1949年,美国爱德华兹空军基地的工程师爱德华·墨菲上尉参与了一项旨在测定人类对加速度承受极限的实验——MX981火箭减速超重实验。

其中有一个实验项目,需要将十六个传感器固定在受试者座椅的支架上。传感器需要安装两根接线,一旦接反的话,就无法正常读取数据。而不可思议的是,当这些传感器安装完毕后,墨菲上尉发现,这十六个传感器的接线居然无一例外地被全部接反了!

事后,墨菲上尉承认,这是由于自己在设计传感器的时候没有考虑到居然会有人把线接反,他自嘲道:“如果一件事情有可能以错误的方式被处理,那么,终肯定会有人以错误的方式去处理它。”

而这句自嘲,也成了20世纪著名的心理学定律——“墨菲定律”。

“墨菲定律”诞生在20世纪中叶,正是欧美国家经济迅速增长、科技爆炸的时代,西方世界充满了一种自信、乐观的精神,相信人类终将克服一切困难,改造一切,没有什么问题是战胜不了的。而“墨菲定律”则给当时的人们敲了一下警钟:技术会日臻完美,而人却始终会出错。如果没有考虑到事情的全部可能性,只要事情有做错的可能,那肯定会有人去把事情做错。

只要有人参与,就不可能确保每一个环节都不犯错,环节越复杂,参与的人越多,出错的概率就越大。可以说,我们解决问题的方法越高明,我们将要面临的麻烦就越严重——事情永远会出错,坏的情况永远会发生。

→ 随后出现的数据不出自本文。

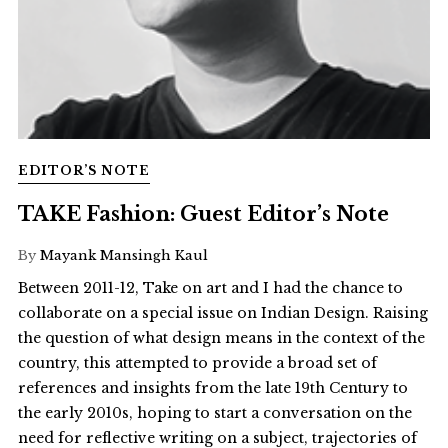
EDITOR’S NOTE
TAKE Fashion: Guest Editor’s Note
By
Mayank Mansingh Kaul
Between 2011-12, Take on art and I had the chance to
collaborate on a special issue on Indian Design. Raising
the question of what design means in the context of the
country, this attempted to provide a broad set of
references and insights from the late 19th Century to
the early 2010s, hoping to start a conversation on the
need for reflective writing on a subject, trajectories of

之后,人们又将墨菲定律进一步深挖,从中阐释出四个方面的内涵:

一、任何事情都不会像它表面上看起来那么简单。

二、所有任务的完成周期都会比你预计的时间长。

三、任何事情如果有出错的可能,那么就会有极大的概率出错。

四、如果你预感可能会出错,那么它就必然会出错。

墨菲定律简直就是悲观主义的论调:既然事情永远都不可能向好的方向发展,而一旦有可能变糟,它就一定会变糟,那么,在墨菲定律面前是不是就只能听天由命了呢?

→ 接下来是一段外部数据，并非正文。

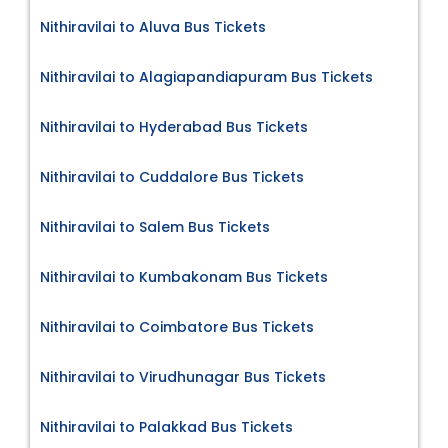
Nithiravilai to Aluva Bus Tickets
Nithiravilai to Alagiapandiapuram Bus Tickets
Nithiravilai to Hyderabad Bus Tickets
Nithiravilai to Cuddalore Bus Tickets
Nithiravilai to Salem Bus Tickets
Nithiravilai to Kumbakonam Bus Tickets
Nithiravilai to Coimbatore Bus Tickets
Nithiravilai to Virudhunagar Bus Tickets
Nithiravilai to Palakkad Bus Tickets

幸好,事物都是有两面性的,换一个角度看,墨菲定律恰恰是在提醒我们,要从细枝末节上重视出错的各种可能性,事先做好周全的预案,将尽可能多的隐患扼杀在萌芽状态。

可以说,墨菲定律一方面警告我们坏的情况肯定会发生,不管对技术还是对概率都不要有盲目的自信;另一方面也提醒我们,事先一定要考虑到每一种可能性,防微杜渐,消除潜在的隐患。

发生于2014年的亚航空难,导致飞机上162人全部罹难,综合各种调查结果,这次事故是由两个意想不到的问题所引发的。

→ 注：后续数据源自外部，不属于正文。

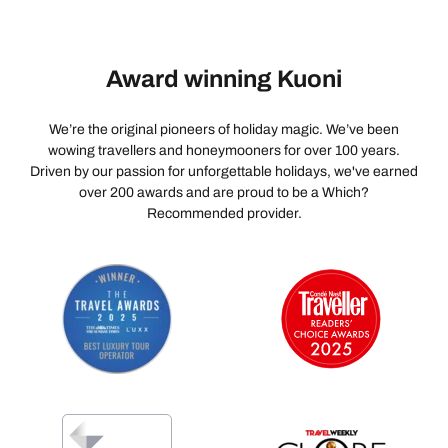
Award winning Kuoni
We’re the original pioneers of holiday magic. We’ve been
wowing travellers and honeymooners for over 100 years.
Driven by our passion for unforgettable holidays, we've earned
over 200 awards and are proud to be a Which?
Recommended provider.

属于印度尼西亚亚洲航空公司的这架空客A320型飞机,2014年12月28日在从泗水飞往新加坡的途中坠毁。当时,飞机的FAC(飞行增稳计算机系统)有一个焊点接触不良。这个故障早就存在,而且,在失事的前一年中,这种故障就出现了23次,每次,都只能靠机长去副驾驶座后方手动拔掉FAC跳开关。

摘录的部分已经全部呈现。